### Alıştırma Yönergeleri
1) Sürdürülebilirlik raporlamasına ilişkin metinde "Sürdürülebilirlik adına yapılanların" sözcükleriyle açılıp "yapıyor olduğu bilgisiydi." sözcükleriyle kapanan bölümü hiçbir değişiklik yapmadan yazınız.
2) Sürdürülebilirlik raporlamasına ilişkin metni son cümlesinden sonra sürdürünüz.

### Kaynak Metin
****

Karar aşaması

Dr. İzel Levi COŞKUN
Dr. İzel Levi COŞKUN SÜRDÜRÜLEBİLİRLİK MODELİ icoskun@mazarsdenge.com.tr

Sürdürülebilirlik adına yapılanların nasıl bir etki yarattığını şirket içinde ölçümlemek ve her türlü gelişimi sürdürülebilirlik bakış açısıyla takip edebilmek en büyük hayallerimden biriydi. Öte yandan, çalışan tecrübesinin yıl bazındaki ortalaması, ayrılan yüzdeleri, kadın çalışan sayısı, destek olunan STK’lar, her yıl diktirdiğimiz ağaç sayısı gibi birkaç metrik dışında elimde olan tek şey şirketten bir kişinin sürdürülebilirlik konusunda yüksek lisans, bir kişinin de doktora yapıyor olduğu bilgisiydi.

Türkiye’de ve dünyada yayınlanan sürdürülebilirlik raporlarını takip ederken, eninde sonunda bizim de şirket olarak bir rapor yazmamız gerektiğinin farkındaydım.

****

### Veri İçeriği
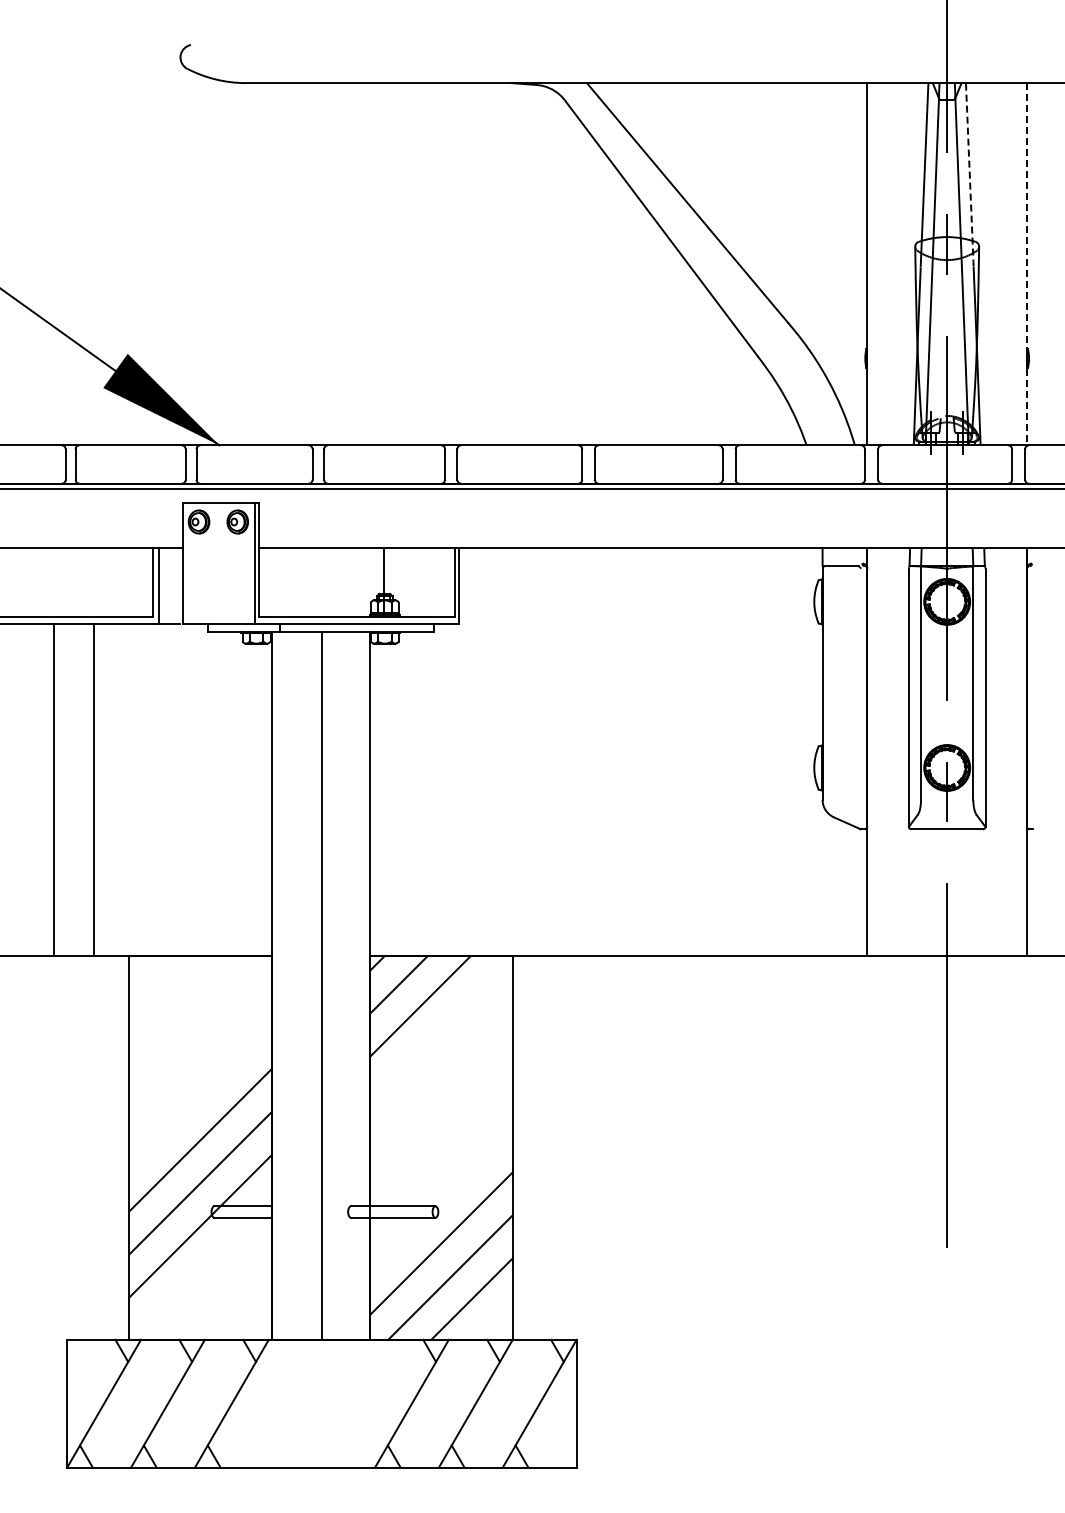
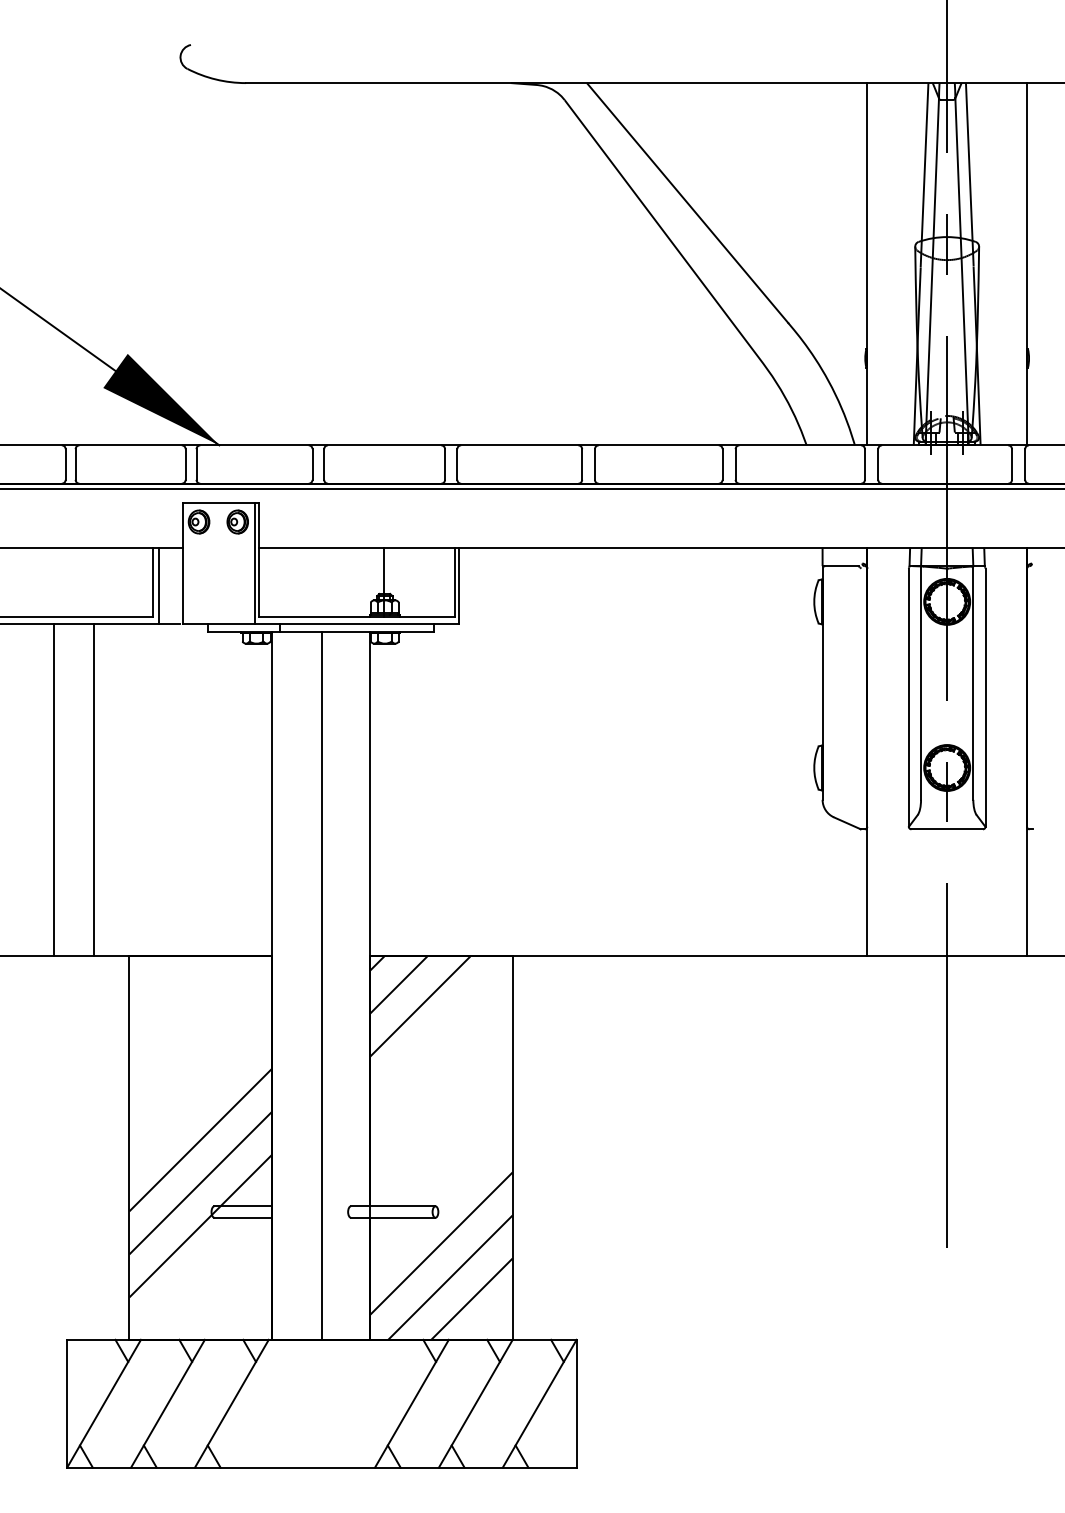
line at (969, 174): dashed -> solid
line at (1027, 264): dashed -> solid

****

### Alıştırma Sonuçları
1)
Sürdürülebilirlik adına yapılanların nasıl bir etki yarattığını şirket içinde ölçümlemek ve her türlü gelişimi sürdürülebilirlik bakış açısıyla takip edebilmek en büyük hayallerimden biriydi. Öte yandan, çalışan tecrübesinin yıl bazındaki ortalaması, ayrılan yüzdeleri, kadın çalışan sayısı, destek olunan STK’lar, her yıl diktirdiğimiz ağaç sayısı gibi birkaç metrik dışında elimde olan tek şey şirketten bir kişinin sürdürülebilirlik konusunda yüksek lisans, bir kişinin de doktora yapıyor olduğu bilgisiydi.

2)
Aslında beni en çok kaygılandıran da buydu. Mazars Denge’nin CEO’su olarak sürdürülebilirlik kavramını tanıyor ve gerekliliğine tüm kalbimle inanıyor olsam da, şirket içinde böyle bir raporu hazırlamak kaç tane yöneticimizin ajandasındaydı? Yöneticilerimize yaptığımız iş ile sürdürülebilirlik arasındaki bağı net olarak nasıl gösterebilirdim? Paydaş halkalarının ilki olan çalışanlarımız, sürdürülebilirlik raporlamasına ne kadar hazırdı?

Bu sorular kafamı kurcalarken, bir yandan da genel kurulumuzda belirlediğimiz 4 ana hedef olan “kalite odaklılık, yabancı müşterilere ulaşım, verimlilik ve marka/ itibar” konularında ilerleme kaydedebilmek adına ciddi bir çaba sarf ediyorduk.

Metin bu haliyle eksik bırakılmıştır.